Sprinkle the gelatin evenly over 2 cups cold water in a medium saucepan. Let sit until the gelatin softens (it will become translucent), about 5 minutes. Add the sugar then cook over medium-low heat, stirring gently, until the sugar and gelatin dissolve completely, about 5 minutes (don’t let the liquid come to a boil). Pour the gelatin mixture into the prepared measuring cup over the ice bath, stirring the mixture a few times until it feels lukewarm. Stir in the sparkling wine and grape juice. Pour 1/2 cup of the sparkling wine mixture into a small bowl then neatly pour the remaining mixture into the 8 flutes.
Refrigerate the flutes and the reserved mixture in the bowl for 30 minutes (the jelly will be lightly thickened).
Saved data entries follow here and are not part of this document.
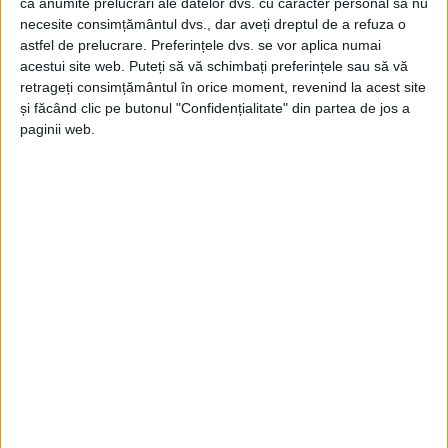
ŞTIRILE JUDEŢULUI CARAŞ-SEVERIN
ca anumite prelucrări ale datelor dvs. cu caracter personal să nu
necesite consimțământul dvs., dar aveți dreptul de a refuza o
Poate te întrebi cine e PPC
astfel de prelucrare. Preferințele dvs. se vor aplica numai
acestui site web. Puteți să vă schimbați preferințele sau să vă
10 MAI 2024, 02:04 PM
3 MINUTE DE CITIRE
retrageți consimțământul în orice moment, revenind la acest site
și făcând clic pe butonul "Confidențialitate" din partea de jos a
ADVERTORIAL. Poate ai observat că identitatea vizuală a
paginii web.
furnizorului tău de energie s-a schimbat. Cei doi furnizori parte din
grupul PPC, PPC Energie și PPC Energie Muntenia au acum un nou
logo, care apare acum peste tot, de la facturi la site și aplicație, precum
și în magazine.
Gently push a raspberry down into the center of each flute with a skewer, letting some gelatin cover it, until the raspberry is held in place.
Add the half-and-half to the reserved gelatin mixture in the bowl and whisk vigorously until the mixture looks like foam. Spoon the foam on top of each flute of jelly. Return the flutes to the refrigerator and chill until the gelatin sets completely, about 2 hours.